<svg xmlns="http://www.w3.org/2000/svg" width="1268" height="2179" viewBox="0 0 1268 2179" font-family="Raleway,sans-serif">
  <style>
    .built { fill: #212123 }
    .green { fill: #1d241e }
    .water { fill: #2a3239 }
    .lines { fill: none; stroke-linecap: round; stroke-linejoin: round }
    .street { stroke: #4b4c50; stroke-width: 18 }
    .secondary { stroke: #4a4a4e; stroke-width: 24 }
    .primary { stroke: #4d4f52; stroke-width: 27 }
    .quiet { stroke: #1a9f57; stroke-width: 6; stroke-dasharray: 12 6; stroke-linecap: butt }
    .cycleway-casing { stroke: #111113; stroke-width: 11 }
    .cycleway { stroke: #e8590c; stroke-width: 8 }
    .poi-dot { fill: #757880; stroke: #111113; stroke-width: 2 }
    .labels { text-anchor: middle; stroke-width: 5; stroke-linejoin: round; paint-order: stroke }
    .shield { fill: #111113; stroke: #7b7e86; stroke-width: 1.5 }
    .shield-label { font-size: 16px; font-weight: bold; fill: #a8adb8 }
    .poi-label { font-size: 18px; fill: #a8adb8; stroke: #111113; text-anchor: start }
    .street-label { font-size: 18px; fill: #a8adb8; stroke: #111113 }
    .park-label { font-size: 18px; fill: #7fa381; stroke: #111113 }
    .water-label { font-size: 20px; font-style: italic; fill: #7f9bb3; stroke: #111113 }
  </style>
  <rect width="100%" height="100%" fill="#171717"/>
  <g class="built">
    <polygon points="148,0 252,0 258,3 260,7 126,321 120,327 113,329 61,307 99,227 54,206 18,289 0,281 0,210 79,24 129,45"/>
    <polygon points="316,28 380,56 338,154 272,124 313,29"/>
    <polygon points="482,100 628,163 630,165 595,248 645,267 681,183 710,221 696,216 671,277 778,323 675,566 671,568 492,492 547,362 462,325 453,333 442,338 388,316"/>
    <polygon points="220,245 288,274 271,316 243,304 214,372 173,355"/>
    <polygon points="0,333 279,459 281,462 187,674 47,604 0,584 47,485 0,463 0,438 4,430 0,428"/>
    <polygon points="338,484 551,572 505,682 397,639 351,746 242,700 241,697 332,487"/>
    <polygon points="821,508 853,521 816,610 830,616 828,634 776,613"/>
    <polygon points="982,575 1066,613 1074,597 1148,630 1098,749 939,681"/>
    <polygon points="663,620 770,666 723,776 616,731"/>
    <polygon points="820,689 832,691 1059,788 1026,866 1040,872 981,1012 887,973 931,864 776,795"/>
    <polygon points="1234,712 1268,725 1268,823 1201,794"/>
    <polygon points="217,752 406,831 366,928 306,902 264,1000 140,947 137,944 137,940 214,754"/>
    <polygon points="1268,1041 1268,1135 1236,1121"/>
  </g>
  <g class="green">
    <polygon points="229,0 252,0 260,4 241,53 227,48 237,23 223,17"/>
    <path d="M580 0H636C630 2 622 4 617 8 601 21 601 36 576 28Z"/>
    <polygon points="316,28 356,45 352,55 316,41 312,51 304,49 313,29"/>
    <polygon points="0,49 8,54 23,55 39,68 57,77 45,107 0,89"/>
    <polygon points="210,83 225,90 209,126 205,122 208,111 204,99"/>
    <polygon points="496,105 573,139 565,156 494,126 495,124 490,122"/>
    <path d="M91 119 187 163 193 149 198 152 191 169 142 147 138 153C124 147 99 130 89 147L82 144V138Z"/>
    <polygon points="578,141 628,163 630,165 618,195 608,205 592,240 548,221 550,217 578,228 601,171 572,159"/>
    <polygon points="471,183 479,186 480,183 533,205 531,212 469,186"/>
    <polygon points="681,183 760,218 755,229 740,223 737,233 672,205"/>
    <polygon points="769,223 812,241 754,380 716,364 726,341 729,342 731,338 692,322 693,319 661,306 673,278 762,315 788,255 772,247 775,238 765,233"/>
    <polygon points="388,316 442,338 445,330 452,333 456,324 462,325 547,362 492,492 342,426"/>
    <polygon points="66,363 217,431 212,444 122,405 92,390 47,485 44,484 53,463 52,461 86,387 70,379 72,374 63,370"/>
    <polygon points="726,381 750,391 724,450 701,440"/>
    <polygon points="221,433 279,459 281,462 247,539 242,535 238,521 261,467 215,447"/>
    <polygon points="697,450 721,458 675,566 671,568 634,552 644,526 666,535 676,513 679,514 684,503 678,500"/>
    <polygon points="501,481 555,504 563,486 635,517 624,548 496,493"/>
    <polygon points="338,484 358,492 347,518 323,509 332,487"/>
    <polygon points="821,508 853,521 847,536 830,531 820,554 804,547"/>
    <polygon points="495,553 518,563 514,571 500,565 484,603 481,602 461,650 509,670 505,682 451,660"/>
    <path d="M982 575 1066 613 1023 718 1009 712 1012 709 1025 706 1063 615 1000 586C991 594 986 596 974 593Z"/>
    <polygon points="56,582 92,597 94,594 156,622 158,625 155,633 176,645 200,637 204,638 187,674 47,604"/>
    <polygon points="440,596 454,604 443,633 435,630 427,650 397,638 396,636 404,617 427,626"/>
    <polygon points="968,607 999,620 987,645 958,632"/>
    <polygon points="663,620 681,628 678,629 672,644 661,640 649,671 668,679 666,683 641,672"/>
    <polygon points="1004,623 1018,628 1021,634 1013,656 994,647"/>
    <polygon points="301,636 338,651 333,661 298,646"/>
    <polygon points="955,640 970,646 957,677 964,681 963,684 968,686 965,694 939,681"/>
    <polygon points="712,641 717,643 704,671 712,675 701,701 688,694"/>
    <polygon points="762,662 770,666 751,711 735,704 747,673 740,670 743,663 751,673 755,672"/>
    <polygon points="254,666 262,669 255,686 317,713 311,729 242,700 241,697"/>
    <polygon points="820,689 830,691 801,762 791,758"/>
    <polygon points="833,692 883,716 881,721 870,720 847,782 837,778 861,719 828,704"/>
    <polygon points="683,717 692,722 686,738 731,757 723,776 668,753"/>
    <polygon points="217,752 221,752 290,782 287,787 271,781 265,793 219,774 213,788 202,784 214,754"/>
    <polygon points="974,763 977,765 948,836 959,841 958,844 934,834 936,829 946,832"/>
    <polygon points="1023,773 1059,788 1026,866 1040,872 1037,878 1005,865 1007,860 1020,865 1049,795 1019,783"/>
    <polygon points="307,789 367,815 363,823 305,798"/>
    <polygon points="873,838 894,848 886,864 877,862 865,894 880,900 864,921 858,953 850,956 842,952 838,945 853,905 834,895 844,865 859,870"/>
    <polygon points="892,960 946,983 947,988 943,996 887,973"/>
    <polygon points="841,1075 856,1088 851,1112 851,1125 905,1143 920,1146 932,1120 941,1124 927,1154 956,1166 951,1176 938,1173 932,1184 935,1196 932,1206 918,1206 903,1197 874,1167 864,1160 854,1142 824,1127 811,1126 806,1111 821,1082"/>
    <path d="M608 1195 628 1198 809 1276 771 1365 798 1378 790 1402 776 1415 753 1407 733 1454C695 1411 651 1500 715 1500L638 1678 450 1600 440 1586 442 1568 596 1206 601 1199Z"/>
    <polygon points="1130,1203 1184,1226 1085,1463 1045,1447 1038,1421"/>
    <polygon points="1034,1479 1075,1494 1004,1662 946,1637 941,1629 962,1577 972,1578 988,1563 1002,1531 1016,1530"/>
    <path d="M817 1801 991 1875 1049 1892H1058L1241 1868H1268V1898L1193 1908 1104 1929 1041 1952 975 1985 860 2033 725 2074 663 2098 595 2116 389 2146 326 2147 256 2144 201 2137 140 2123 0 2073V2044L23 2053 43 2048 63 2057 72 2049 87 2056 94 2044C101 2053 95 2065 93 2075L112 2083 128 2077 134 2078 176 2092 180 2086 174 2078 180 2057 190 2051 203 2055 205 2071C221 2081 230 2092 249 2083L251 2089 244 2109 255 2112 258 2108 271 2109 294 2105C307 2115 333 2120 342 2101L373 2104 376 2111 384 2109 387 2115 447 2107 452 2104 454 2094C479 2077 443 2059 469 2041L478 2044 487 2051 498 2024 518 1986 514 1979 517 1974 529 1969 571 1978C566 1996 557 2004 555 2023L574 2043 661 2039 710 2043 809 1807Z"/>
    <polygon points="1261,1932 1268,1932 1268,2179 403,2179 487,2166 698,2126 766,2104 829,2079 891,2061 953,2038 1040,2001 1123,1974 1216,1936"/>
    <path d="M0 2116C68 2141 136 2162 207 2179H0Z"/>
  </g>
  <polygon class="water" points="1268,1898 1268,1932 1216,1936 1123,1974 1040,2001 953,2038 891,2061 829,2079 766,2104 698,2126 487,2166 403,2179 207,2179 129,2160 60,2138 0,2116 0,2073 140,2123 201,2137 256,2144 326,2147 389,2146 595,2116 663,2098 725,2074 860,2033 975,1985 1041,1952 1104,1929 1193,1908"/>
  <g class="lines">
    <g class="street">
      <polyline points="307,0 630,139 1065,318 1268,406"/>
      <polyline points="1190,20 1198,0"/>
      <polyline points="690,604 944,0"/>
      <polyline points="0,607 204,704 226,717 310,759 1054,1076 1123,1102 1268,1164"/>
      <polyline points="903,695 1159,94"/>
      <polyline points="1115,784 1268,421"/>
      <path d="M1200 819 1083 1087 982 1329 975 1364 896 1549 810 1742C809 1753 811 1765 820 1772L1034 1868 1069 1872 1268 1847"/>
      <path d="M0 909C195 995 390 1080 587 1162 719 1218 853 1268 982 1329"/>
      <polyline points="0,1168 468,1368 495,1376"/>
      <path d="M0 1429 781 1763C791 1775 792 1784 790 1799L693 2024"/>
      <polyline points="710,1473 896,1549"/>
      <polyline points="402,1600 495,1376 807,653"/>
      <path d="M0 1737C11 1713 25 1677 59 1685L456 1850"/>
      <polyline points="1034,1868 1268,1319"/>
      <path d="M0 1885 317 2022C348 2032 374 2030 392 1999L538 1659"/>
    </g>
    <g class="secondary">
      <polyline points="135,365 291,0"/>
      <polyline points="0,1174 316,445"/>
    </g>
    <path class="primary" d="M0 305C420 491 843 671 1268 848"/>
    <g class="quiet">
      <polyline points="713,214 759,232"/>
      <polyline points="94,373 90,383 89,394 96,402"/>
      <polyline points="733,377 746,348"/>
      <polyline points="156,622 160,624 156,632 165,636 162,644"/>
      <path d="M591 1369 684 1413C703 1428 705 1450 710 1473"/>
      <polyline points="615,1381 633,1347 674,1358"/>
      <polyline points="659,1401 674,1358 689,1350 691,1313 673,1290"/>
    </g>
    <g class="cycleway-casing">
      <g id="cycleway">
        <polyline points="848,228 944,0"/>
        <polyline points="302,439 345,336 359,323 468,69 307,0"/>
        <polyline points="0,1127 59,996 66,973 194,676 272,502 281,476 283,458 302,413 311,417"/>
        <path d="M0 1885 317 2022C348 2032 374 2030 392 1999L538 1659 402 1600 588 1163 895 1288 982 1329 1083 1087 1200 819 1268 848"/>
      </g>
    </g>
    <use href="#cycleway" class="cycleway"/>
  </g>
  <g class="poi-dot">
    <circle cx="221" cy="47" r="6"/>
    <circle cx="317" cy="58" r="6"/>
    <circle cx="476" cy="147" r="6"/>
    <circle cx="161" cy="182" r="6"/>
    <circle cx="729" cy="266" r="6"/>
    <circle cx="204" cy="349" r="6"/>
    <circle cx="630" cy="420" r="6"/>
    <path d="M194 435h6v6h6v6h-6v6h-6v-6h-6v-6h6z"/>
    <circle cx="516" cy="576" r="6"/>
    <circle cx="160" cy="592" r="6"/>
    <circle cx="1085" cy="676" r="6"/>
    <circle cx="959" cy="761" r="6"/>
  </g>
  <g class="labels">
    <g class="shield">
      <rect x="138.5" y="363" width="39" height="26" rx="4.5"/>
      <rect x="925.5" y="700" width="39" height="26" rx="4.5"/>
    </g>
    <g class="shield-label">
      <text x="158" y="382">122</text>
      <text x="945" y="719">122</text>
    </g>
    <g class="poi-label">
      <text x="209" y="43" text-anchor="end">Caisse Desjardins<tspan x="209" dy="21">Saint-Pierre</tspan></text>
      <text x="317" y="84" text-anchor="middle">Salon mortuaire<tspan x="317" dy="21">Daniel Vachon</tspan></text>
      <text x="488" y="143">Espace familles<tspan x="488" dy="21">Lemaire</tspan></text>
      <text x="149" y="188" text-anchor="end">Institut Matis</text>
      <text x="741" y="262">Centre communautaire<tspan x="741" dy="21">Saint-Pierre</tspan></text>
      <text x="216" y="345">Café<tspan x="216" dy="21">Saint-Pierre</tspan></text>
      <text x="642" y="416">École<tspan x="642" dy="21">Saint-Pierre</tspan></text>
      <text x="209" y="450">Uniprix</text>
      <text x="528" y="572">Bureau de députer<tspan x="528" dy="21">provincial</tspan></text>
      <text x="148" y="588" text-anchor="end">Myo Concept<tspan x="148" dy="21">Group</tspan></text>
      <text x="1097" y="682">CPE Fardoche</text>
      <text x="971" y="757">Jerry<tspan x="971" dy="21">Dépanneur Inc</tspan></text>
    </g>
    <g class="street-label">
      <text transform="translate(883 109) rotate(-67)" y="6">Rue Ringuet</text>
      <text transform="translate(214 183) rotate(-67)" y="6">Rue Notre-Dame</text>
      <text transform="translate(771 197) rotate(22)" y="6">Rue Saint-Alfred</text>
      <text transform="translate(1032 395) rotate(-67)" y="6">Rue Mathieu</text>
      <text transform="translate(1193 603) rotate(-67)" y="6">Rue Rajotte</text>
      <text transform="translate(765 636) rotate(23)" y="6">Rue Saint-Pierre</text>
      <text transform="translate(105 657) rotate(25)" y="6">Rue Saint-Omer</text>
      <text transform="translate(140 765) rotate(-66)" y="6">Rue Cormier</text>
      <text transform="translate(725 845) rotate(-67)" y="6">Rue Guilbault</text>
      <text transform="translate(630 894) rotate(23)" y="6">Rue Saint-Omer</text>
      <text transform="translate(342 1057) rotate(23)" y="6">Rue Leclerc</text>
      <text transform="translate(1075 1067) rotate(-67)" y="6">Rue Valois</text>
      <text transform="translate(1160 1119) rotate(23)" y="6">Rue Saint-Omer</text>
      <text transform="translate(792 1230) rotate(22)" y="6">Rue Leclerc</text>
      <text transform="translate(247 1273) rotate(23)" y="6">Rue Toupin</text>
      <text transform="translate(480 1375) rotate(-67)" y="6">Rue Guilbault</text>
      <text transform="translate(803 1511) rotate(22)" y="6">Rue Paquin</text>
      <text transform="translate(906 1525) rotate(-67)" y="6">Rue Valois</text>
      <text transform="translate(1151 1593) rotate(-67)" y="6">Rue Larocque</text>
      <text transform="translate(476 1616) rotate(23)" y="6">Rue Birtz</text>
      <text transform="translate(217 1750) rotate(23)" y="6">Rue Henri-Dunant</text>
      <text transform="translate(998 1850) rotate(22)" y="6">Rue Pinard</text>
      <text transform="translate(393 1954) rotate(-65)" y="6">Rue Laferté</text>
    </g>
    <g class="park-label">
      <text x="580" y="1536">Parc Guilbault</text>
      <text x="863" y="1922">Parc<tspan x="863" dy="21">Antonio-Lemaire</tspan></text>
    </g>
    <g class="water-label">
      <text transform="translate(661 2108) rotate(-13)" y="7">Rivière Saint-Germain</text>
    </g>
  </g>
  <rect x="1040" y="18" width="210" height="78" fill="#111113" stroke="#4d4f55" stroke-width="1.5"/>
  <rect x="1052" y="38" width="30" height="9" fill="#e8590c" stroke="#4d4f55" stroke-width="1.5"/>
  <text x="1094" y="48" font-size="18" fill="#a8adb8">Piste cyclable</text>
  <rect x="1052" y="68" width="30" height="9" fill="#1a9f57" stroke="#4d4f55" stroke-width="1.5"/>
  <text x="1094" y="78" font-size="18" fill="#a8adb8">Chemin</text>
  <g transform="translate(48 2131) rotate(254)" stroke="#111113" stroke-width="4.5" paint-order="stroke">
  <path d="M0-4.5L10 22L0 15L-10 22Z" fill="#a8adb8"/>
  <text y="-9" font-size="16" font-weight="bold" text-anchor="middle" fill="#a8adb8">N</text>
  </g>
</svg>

**Task statement**
In the material above, show every line where the word "lines" turns up.

**Output below**
    .lines { fill: none; stroke-linecap: round; stroke-linejoin: round }
  <g class="lines">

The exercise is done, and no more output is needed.